Doctors will be able to use Suki’s platform, for example, to quickly ask questions and get relevant information about a patient’s medical history, said Soni, who previously worked for several years as an employee at Google.
Suki’s new summary feature will allow clinicians to read a patient’s basic biographical information, visit history, and reason for visit with just one click. The summary shows details such as the patient’s age, chronic illnesses, past prescriptions, and other issues, such as “low back pain.”
Automatically gathering all this data could save doctors 15 to 30 minutes each time they look it up themselves, Soni said.
If clinicians have more specific questions about a patient, they can click Suki’s Q&A button to enter their questions. They can submit prompts such as “Show me their A1C over the past three months in graph form,” “What vaccines has the patient taken?” » or “When was his last EKG?”

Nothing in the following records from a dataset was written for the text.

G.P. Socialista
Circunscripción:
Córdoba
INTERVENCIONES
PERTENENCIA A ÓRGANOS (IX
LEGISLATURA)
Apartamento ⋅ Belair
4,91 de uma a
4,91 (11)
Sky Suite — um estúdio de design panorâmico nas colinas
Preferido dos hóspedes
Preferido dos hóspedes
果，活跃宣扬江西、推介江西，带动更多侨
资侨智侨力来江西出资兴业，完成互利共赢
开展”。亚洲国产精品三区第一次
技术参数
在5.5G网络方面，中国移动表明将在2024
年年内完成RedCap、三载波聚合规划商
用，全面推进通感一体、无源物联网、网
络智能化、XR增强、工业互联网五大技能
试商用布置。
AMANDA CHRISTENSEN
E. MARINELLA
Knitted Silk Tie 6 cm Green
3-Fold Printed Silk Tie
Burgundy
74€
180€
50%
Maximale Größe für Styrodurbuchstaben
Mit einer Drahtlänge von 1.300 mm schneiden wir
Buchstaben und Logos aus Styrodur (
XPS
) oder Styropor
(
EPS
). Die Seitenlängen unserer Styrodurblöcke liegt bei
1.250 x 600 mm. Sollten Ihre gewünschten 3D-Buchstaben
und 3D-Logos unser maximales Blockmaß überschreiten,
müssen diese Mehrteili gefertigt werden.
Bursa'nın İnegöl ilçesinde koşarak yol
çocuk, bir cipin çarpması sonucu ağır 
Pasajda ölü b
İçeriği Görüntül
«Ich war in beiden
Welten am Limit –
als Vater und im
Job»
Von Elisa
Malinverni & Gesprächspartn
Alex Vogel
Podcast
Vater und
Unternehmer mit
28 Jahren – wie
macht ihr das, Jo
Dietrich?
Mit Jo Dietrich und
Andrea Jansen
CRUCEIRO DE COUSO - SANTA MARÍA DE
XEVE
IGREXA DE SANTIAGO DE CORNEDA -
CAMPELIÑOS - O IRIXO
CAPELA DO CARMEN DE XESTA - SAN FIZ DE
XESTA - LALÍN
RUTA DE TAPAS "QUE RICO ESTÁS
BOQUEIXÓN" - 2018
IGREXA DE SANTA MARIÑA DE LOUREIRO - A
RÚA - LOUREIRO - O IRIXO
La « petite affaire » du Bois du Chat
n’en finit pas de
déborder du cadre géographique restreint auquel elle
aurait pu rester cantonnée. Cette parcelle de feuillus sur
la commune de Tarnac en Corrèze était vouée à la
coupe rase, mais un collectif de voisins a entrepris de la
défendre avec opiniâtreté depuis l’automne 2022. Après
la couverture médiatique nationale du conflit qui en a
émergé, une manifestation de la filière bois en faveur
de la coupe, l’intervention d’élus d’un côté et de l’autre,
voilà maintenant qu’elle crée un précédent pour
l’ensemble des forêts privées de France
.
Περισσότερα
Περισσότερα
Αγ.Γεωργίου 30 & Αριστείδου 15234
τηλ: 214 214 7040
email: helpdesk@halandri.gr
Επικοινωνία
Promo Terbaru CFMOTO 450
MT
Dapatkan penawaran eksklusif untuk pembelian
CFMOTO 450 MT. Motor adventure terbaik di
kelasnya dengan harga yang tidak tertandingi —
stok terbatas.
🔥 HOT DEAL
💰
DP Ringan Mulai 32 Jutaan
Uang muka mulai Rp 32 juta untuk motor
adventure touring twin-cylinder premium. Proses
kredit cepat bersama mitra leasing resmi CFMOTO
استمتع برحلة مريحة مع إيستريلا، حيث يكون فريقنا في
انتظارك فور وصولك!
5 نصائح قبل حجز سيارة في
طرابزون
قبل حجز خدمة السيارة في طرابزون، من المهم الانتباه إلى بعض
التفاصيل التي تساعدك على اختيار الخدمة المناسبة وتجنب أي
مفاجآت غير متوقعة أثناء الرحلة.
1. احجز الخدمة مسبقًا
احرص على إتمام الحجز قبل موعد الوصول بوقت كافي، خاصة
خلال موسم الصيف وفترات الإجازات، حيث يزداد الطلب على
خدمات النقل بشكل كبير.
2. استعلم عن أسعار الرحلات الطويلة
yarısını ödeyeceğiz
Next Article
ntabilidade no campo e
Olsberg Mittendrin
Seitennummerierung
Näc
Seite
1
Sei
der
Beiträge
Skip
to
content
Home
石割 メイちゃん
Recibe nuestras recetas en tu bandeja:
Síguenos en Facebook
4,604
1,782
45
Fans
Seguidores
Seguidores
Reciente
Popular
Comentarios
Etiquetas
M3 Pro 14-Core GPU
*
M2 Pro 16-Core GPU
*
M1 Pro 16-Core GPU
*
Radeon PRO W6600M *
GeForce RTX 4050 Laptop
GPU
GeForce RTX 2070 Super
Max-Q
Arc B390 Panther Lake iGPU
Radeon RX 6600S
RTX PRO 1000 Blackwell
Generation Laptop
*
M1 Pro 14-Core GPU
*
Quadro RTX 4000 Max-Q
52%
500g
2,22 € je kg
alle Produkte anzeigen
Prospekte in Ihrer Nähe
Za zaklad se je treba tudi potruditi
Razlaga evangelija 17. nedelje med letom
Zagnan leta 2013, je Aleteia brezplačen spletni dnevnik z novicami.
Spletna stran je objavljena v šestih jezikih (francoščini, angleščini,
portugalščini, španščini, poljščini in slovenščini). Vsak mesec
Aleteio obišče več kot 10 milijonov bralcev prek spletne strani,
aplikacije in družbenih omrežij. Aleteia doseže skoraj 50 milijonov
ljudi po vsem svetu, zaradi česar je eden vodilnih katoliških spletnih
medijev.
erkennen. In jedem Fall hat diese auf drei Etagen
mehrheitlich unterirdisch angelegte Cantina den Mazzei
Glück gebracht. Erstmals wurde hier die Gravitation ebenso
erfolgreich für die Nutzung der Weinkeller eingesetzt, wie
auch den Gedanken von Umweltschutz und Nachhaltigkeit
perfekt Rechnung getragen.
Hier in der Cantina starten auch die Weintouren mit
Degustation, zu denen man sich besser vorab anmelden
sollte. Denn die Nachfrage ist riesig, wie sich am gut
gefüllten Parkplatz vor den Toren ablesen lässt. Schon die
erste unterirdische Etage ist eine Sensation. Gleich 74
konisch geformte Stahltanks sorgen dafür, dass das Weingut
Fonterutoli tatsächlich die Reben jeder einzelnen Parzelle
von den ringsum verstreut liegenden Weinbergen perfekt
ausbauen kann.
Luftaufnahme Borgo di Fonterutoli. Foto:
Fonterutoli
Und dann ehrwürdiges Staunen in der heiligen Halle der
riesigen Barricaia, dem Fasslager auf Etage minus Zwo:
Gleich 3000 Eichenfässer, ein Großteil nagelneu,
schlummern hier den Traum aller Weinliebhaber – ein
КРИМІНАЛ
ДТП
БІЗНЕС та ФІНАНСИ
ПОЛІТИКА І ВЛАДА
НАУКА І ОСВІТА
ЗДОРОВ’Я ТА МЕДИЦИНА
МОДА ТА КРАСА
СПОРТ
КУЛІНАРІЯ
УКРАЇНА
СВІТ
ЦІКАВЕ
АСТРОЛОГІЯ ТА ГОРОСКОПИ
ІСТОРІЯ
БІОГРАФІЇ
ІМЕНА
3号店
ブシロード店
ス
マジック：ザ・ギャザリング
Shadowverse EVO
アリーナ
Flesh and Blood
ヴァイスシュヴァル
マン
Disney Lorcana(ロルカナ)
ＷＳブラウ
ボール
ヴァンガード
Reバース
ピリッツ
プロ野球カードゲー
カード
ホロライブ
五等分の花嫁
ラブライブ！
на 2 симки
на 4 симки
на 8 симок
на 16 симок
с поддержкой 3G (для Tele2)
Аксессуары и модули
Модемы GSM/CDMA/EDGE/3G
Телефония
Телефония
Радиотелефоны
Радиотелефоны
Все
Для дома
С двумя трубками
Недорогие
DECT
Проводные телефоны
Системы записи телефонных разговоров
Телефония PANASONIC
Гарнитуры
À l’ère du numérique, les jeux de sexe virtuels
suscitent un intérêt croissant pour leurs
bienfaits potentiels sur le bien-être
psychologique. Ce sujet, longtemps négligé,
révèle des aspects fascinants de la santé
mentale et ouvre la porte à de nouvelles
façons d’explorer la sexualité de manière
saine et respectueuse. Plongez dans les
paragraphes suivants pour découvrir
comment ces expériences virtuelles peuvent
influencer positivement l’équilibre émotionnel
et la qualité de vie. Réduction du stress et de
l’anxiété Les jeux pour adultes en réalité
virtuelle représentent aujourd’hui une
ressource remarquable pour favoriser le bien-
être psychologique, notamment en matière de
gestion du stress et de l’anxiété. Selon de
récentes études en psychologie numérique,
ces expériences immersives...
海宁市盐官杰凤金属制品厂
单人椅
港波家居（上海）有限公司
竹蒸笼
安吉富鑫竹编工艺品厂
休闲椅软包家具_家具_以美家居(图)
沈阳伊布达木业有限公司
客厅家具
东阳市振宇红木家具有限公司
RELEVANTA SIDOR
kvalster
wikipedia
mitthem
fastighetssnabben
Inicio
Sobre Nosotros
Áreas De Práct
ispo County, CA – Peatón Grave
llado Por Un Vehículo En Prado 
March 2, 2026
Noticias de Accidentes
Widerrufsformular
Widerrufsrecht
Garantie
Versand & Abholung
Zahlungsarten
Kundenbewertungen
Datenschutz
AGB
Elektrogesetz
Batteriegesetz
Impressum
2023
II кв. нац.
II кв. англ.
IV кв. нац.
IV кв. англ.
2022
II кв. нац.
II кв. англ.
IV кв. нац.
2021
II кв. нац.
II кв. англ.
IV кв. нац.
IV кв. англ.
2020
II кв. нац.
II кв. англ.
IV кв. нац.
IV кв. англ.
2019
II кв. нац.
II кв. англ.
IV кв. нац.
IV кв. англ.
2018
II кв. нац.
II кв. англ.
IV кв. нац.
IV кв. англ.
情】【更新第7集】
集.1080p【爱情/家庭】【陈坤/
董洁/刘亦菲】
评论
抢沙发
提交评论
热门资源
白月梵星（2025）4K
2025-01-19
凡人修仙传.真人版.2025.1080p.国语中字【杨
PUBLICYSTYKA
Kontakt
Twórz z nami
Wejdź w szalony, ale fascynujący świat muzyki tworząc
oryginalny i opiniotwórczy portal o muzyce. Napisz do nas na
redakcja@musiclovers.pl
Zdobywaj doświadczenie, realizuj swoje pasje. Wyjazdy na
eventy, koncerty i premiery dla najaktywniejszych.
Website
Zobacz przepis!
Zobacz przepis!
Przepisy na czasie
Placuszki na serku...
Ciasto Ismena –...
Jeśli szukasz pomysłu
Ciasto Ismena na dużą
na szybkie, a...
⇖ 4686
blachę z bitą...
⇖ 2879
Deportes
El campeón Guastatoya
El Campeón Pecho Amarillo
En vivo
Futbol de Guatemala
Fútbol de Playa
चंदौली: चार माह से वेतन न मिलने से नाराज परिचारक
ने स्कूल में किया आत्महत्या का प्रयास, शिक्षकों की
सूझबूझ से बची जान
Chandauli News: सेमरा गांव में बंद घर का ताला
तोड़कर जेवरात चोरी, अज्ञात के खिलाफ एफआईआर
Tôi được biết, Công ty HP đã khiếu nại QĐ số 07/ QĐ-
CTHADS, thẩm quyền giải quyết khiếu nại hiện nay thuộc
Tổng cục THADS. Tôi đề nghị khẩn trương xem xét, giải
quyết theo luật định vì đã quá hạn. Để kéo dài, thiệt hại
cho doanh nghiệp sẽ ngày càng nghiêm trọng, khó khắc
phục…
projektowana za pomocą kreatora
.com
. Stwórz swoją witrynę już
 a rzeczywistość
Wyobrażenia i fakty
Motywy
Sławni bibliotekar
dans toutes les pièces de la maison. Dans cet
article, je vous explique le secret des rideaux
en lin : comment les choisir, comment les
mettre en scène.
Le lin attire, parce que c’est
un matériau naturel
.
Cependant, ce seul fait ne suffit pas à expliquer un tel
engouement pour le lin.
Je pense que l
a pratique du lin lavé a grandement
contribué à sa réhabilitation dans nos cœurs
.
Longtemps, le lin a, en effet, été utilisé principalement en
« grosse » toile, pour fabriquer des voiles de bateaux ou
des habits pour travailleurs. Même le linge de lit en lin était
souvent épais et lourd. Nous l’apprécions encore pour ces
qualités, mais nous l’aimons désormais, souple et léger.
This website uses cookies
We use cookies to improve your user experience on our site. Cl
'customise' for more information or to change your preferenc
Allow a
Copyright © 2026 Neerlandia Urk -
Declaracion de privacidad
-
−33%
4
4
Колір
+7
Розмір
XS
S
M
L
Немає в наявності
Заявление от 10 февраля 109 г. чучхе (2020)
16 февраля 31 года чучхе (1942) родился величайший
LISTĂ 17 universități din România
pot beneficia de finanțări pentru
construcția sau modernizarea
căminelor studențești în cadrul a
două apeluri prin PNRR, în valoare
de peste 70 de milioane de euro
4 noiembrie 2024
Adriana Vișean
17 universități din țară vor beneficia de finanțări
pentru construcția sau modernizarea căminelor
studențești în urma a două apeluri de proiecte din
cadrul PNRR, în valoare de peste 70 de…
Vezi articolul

Suki’s patient summary feature is available to a select group of clinicians starting Wednesday, with general availability early next year, the company said. The new Q&A feature will also be available early next year.
The initial version of Suki’s Q&A feature will be equipped to answer questions based on individual patient data, but the company said it plans to eventually expand the scope. Suki’s summary and Q&A features will not incur any additional cost to its customers.
“To me, this is actually a broader trend of AI design, or AI-ification, of healthcare,” Soni said.
Suki’s technology is used by 350 health systems and clinics in the United States, and the startup has tripled its customer base this year, the company said. The company’s new offerings could help it stand out in a fiercely competitive market.
Administrative workloads are a leading cause of burnout for healthcare workers in the United States, which means industry leaders are hungry for solutions. Clinicians spend nearly 28 hours per week on administrative tasks, including nearly nine hours on documentation alone, according to a study released by Google Cloud in October.
As a result, documentation tools claiming to help reduce these workloads, like Suki’s, have exploded in popularity this year, and investors are paying attention.
Suki closed a $70 million funding round in October and rival startup Abridge announced a $150 million funding round in February. Microsoft subsidiary Nuance Communications, acquired by Microsoft for $16 billion in 2021, also offers a popular AI documentation tool for doctors.
“Just like the Internet came into existence, AI also exists today,” Soni said.